┌─ DATA FOR ANALYSIS

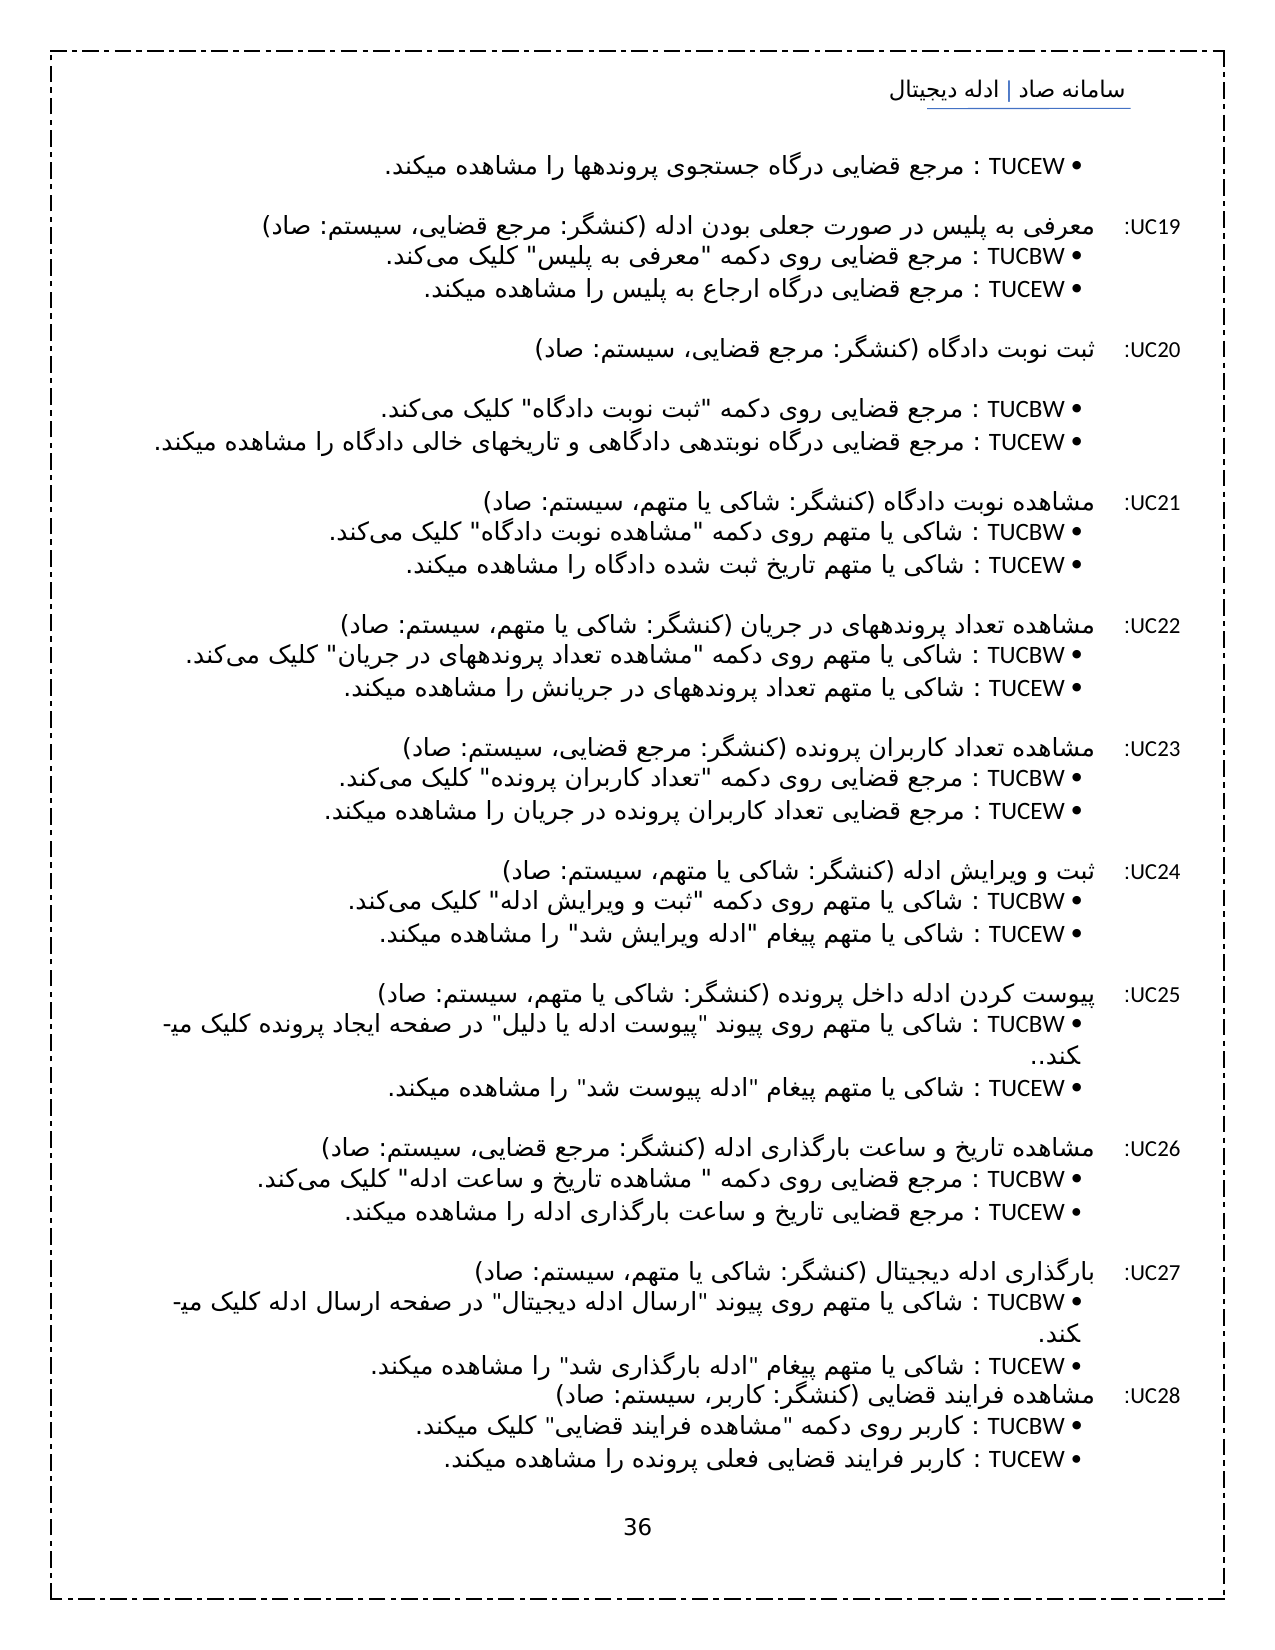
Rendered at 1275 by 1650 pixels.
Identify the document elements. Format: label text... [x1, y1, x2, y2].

list TUCBW : مرجع قضایی روی دکمه "تعداد کاربران پرونده" کلیک می‌کند. [150, 762, 1080, 793]
list TUCBW : شاکی یا متهم روی دکمه "ثبت و ویرایش ادله" کلیک می‌کند. [150, 885, 1080, 916]
list پیوست کردن ادله داخل پرونده (کنشگر: شاکی یا متهم، سیستم: صاد) [150, 979, 1125, 1008]
list TUCEW : کاربر فرایند قضایی فعلی پرونده را مشاهده میکند. [150, 1443, 1080, 1473]
list TUCBW : شاکی یا متهم روی پیوند "ارسال ادله دیجیتال" در صفحه ارسال ادله کلیک میکند. [150, 1286, 1080, 1348]
list TUCEW : شاکی یا متهم پیغام "ادله بارگذاری شد" را مشاهده میکند. [150, 1350, 1080, 1381]
list مشاهده نوبت دادگاه (کنشگر: شاکی یا متهم، سیستم: صاد) [150, 487, 1125, 516]
list TUCEW : مرجع قضایی تعداد کاربران پرونده در جریان را مشاهده میکند. [150, 795, 1080, 826]
list مشاهده تعداد پروندههای در جریان (کنشگر: شاکی یا متهم، سیستم: صاد) [150, 610, 1125, 639]
list TUCEW : شاکی یا متهم پیغام "ادله ویرایش شد" را مشاهده میکند. [150, 918, 1080, 949]
list مشاهده تعداد کاربران پرونده (کنشگر: مرجع قضایی، سیستم: صاد) [150, 733, 1125, 762]
list TUCBW : شاکی یا متهم روی پیوند "پیوست ادله یا دلیل" در صفحه ایجاد پرونده کلیک میکند.. [150, 1008, 1080, 1070]
list مشاهده تاریخ و ساعت بارگذاری ادله (کنشگر: مرجع قضایی، سیستم: صاد) [150, 1134, 1125, 1163]
list TUCEW : شاکی یا متهم تعداد پروندههای در جریانش را مشاهده میکند. [150, 672, 1080, 702]
list TUCBW : مرجع قضایی روی دکمه "ثبت نوبت دادگاه" کلیک می‌کند. [150, 393, 1080, 423]
list معرفی به پلیس در صورت جعلی بودن ادله (کنشگر: مرجع قضایی، سیستم: صاد) [150, 211, 1125, 240]
list TUCEW : مرجع قضایی تاریخ و ساعت بارگذاری ادله را مشاهده میکند. [150, 1196, 1080, 1226]
list TUCBW : شاکی یا متهم روی دکمه "مشاهده تعداد پروندههای در جریان" کلیک می‌کند. [150, 639, 1080, 669]
list ثبت نوبت دادگاه (کنشگر: مرجع قضایی، سیستم: صاد) [150, 334, 1125, 363]
list بارگذاری ادله دیجیتال (کنشگر: شاکی یا متهم، سیستم: صاد) [150, 1257, 1125, 1286]
list TUCBW : مرجع قضایی روی دکمه "معرفی به پلیس" کلیک می‌کند. [150, 240, 1080, 271]
list TUCEW : شاکی یا متهم پیغام "ادله پیوست شد" را مشاهده میکند. [150, 1073, 1080, 1103]
list مشاهده فرایند قضایی (کنشگر: کاربر، سیستم: صاد) [150, 1381, 1125, 1410]
list TUCEW : شاکی یا متهم تاریخ ثبت شده دادگاه را مشاهده میکند. [150, 549, 1080, 579]
list TUCBW : مرجع قضایی روی دکمه " مشاهده تاریخ و ساعت ادله" کلیک می‌کند. [150, 1163, 1080, 1193]
list TUCEW : مرجع قضایی درگاه ارجاع به پلیس را مشاهده میکند. [150, 273, 1080, 304]
list TUCBW : شاکی یا متهم روی دکمه "مشاهده نوبت دادگاه" کلیک می‌کند. [150, 516, 1080, 546]
list TUCBW : کاربر روی دکمه "مشاهده فرایند قضایی" کلیک میکند. [150, 1410, 1080, 1440]
list ثبت و ویرایش ادله (کنشگر: شاکی یا متهم، سیستم: صاد) [150, 856, 1125, 885]
list TUCEW : مرجع قضایی درگاه جستجوی پروندهها را مشاهده میکند. [150, 150, 1080, 181]
list TUCEW : مرجع قضایی درگاه نوبتدهی دادگاهی و تاریخهای خالی دادگاه را مشاهده میکند. [150, 426, 1080, 456]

└─

• [BRIEF]
From the listing above, pick out every line containing "درگاه".

• [EXERCISE ANSWER]
list TUCEW : مرجع قضایی درگاه ارجاع به پلیس را مشاهده میکند. [150, 273, 1080, 304]
list TUCEW : مرجع قضایی درگاه جستجوی پروندهها را مشاهده میکند. [150, 150, 1080, 181]
list TUCEW : مرجع قضایی درگاه نوبتدهی دادگاهی و تاریخهای خالی دادگاه را مشاهده میکند. [150, 426, 1080, 456]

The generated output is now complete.